→ **Work instructions**
Find every line below where the string "Konfigurationen" shows up, and copy those lines.

→ **Available data**
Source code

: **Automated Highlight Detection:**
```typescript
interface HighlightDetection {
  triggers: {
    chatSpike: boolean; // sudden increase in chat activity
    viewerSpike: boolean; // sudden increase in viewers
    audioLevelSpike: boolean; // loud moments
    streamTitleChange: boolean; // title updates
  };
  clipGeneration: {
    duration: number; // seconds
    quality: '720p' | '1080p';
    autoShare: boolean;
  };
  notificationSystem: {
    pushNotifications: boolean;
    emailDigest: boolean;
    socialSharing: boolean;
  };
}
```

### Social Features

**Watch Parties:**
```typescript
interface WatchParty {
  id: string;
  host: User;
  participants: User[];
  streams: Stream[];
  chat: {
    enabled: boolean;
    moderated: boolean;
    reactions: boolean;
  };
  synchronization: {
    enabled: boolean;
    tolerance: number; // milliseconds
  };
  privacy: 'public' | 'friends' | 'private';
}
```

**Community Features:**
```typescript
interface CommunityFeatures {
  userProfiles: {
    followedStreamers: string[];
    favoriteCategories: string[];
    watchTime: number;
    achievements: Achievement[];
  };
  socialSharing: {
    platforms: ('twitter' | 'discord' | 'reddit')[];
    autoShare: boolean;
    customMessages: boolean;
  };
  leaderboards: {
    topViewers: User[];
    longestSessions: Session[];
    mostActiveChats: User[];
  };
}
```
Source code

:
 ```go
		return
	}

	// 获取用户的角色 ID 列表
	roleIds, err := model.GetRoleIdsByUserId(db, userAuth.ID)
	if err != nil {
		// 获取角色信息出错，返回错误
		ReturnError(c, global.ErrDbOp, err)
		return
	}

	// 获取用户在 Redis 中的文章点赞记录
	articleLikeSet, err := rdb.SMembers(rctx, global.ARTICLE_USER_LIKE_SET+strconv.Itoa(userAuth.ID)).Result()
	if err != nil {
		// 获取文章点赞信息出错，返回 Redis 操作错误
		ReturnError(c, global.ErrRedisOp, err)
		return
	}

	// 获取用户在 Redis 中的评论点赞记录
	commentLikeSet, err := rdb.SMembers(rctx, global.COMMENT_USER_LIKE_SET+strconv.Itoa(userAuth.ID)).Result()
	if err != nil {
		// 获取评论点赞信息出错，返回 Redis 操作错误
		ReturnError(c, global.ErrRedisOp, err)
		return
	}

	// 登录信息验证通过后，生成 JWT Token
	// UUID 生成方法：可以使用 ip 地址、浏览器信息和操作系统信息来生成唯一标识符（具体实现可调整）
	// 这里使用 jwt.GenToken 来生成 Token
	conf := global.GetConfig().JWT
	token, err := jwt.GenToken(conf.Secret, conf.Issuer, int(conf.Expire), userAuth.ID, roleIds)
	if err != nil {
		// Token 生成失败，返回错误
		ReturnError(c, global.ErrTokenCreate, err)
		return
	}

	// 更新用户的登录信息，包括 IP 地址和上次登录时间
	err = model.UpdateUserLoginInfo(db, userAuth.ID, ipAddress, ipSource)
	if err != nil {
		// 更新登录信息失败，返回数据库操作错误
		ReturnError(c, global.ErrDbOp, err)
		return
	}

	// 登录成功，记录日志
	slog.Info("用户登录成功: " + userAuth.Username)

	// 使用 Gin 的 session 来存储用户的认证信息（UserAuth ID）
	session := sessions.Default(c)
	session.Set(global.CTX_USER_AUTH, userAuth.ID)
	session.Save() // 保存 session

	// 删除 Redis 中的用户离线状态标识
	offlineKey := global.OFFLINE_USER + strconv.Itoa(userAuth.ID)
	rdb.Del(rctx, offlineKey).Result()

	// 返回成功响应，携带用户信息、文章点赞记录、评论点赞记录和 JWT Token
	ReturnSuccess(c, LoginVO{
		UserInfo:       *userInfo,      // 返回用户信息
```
---
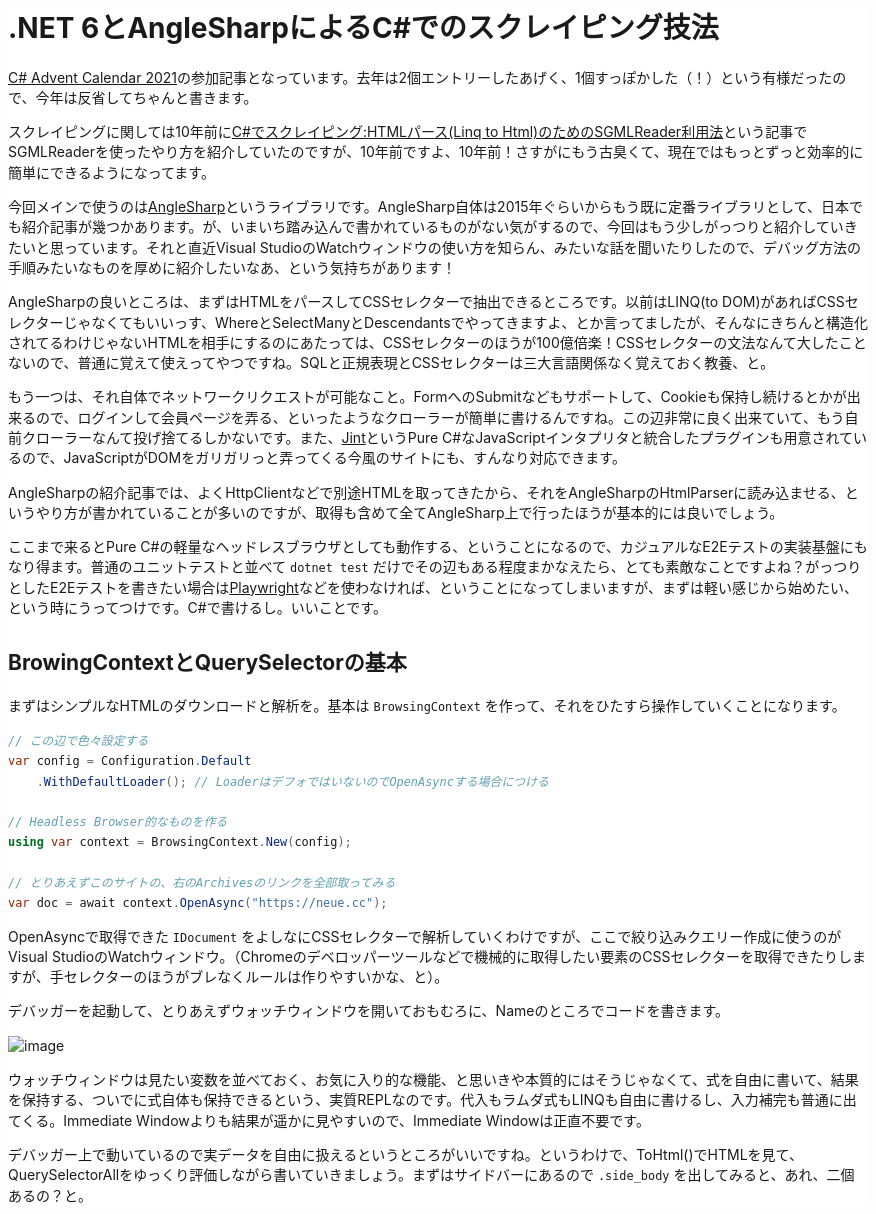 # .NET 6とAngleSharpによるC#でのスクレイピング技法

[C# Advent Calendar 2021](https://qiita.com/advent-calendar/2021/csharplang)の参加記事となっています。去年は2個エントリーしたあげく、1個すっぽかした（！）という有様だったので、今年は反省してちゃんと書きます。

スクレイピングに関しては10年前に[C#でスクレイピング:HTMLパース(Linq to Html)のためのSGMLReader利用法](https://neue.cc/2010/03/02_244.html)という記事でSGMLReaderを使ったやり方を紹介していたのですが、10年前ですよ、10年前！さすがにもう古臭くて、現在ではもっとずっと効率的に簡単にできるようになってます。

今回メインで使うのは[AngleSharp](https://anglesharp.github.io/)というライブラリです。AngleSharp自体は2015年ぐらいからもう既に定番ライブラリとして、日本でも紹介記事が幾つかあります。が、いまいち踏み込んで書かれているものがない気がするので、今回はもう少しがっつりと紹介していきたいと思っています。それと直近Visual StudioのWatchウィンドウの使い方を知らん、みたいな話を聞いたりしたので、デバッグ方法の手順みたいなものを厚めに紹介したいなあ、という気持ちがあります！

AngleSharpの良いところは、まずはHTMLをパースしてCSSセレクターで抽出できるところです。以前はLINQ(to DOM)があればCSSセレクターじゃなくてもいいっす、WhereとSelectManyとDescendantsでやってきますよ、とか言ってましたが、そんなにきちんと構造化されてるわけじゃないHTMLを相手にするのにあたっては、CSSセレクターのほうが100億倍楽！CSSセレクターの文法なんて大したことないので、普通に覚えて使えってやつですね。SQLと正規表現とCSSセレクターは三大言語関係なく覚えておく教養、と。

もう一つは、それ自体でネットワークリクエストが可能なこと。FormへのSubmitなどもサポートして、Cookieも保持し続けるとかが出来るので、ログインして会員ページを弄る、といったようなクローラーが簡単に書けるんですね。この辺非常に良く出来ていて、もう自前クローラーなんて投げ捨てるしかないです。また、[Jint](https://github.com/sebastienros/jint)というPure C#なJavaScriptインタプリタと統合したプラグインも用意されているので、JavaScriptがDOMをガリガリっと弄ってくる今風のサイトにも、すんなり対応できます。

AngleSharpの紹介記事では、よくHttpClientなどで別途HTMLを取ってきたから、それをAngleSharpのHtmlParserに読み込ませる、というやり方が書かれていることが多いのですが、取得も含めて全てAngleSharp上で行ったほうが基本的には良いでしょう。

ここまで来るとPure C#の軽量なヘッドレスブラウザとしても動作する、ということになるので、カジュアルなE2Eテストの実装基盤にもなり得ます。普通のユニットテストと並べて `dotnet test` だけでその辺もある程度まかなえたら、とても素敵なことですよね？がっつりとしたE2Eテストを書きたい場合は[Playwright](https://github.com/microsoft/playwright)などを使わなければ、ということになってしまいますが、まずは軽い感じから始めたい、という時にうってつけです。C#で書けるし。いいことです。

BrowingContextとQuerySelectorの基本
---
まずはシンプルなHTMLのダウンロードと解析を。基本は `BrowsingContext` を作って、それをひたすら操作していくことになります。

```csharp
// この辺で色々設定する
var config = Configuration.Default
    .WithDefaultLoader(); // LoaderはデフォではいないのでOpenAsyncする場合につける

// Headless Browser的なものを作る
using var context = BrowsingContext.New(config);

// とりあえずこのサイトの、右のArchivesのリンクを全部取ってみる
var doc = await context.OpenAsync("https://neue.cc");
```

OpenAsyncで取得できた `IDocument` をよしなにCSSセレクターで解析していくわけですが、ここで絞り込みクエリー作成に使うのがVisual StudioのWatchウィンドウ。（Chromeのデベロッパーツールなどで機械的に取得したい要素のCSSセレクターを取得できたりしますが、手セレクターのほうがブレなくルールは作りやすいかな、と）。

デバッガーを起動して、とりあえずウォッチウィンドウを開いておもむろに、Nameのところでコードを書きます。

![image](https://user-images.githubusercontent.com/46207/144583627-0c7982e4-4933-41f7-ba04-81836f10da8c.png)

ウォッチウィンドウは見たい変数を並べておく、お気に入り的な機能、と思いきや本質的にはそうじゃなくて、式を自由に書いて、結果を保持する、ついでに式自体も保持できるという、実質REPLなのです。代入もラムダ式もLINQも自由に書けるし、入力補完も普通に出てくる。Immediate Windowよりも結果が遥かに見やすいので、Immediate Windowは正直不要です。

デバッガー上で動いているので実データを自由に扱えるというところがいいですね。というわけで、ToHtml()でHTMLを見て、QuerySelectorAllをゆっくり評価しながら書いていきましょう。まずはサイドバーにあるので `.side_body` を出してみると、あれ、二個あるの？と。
--
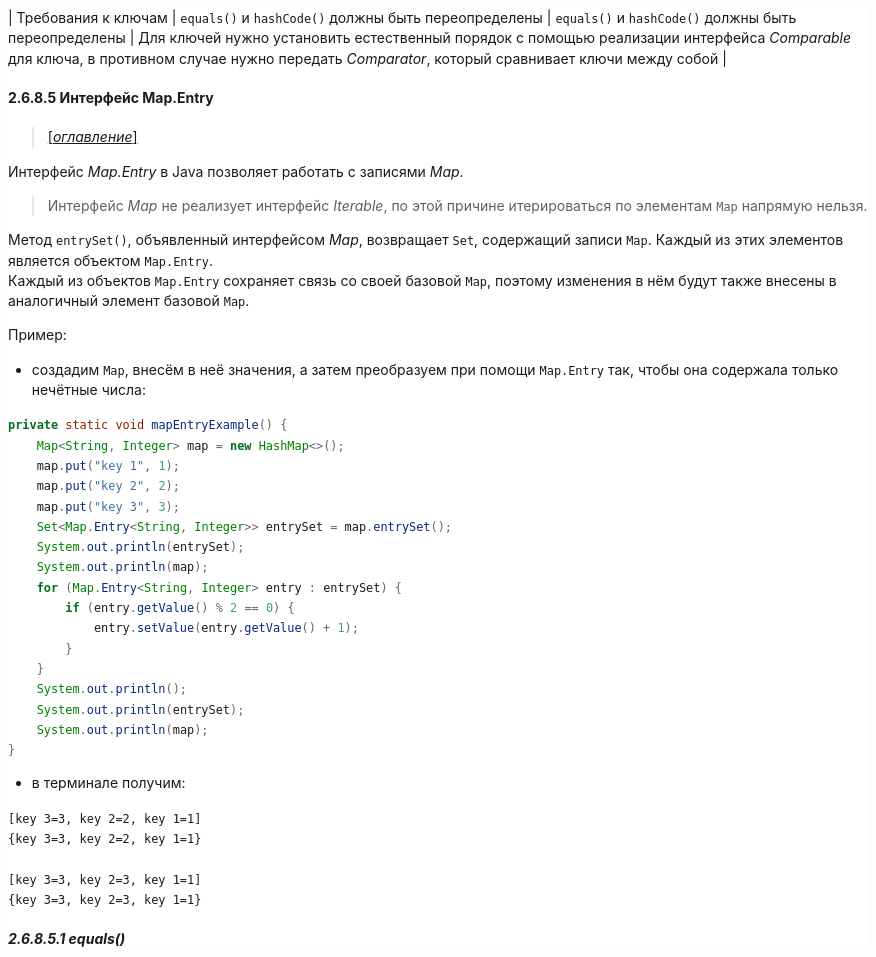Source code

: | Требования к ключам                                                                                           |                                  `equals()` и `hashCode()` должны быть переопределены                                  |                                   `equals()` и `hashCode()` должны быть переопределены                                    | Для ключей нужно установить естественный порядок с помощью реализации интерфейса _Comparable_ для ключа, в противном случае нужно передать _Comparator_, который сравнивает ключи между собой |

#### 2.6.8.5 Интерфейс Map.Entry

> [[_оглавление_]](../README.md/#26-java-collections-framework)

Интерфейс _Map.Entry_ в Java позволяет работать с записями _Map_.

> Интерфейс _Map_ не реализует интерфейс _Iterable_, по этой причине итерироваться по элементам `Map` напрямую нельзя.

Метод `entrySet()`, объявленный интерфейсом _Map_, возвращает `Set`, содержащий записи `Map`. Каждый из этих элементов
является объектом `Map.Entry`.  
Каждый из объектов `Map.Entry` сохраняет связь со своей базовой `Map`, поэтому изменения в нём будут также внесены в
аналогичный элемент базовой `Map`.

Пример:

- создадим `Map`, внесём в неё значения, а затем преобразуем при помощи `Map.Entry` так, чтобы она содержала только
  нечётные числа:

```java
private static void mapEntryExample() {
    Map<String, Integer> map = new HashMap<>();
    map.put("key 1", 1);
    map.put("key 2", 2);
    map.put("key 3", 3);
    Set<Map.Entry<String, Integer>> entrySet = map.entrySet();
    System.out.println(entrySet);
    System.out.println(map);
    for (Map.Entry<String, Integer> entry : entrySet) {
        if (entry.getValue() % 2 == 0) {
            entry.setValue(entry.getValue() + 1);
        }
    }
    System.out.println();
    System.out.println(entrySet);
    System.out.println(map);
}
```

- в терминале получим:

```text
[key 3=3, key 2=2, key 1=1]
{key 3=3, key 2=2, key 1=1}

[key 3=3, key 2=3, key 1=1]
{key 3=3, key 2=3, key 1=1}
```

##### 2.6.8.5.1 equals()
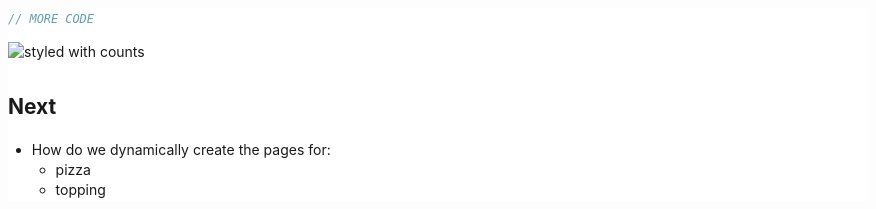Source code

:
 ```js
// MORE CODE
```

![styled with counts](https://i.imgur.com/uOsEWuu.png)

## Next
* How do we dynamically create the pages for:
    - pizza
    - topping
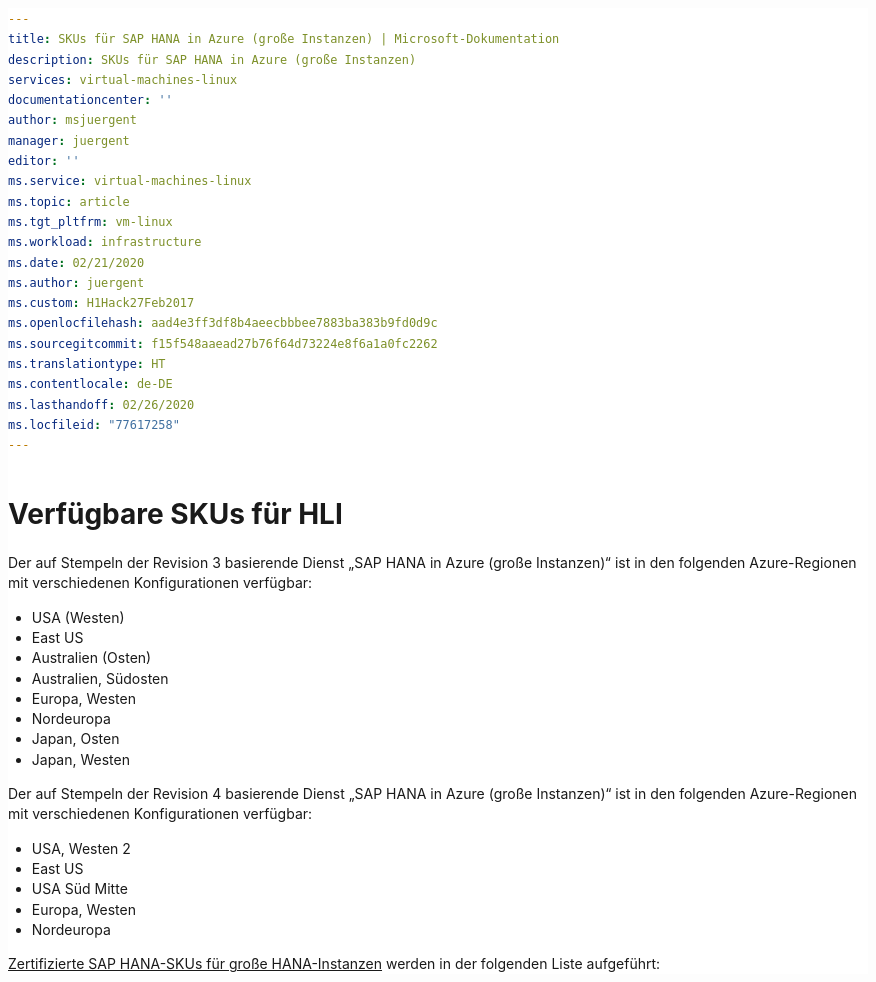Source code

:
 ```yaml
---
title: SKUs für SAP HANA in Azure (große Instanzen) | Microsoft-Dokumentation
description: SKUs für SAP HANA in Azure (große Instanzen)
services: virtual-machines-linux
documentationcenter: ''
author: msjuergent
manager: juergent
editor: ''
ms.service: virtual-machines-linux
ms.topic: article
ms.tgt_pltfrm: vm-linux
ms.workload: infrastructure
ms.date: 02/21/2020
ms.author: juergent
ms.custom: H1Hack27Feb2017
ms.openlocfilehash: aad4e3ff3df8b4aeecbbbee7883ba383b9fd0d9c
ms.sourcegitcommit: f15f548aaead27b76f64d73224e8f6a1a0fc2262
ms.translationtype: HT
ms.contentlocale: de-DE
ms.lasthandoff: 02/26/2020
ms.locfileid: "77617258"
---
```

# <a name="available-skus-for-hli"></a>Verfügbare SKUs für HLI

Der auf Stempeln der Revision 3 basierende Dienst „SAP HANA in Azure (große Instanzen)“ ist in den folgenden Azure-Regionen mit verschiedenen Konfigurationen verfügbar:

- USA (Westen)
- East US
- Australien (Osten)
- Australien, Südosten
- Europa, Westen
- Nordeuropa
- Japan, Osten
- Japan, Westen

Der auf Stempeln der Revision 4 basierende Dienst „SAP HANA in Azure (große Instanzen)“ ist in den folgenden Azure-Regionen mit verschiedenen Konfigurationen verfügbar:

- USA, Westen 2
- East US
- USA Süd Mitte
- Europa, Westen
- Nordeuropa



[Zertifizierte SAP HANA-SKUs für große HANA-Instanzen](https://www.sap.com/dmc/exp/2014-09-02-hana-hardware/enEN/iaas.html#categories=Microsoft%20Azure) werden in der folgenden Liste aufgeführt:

→ **Solution**
Der auf Stempeln der Revision 3 basierende Dienst „SAP HANA in Azure (große Instanzen)“ ist in den folgenden Azure-Regionen mit verschiedenen Konfigurationen verfügbar:
Der auf Stempeln der Revision 4 basierende Dienst „SAP HANA in Azure (große Instanzen)“ ist in den folgenden Azure-Regionen mit verschiedenen Konfigurationen verfügbar:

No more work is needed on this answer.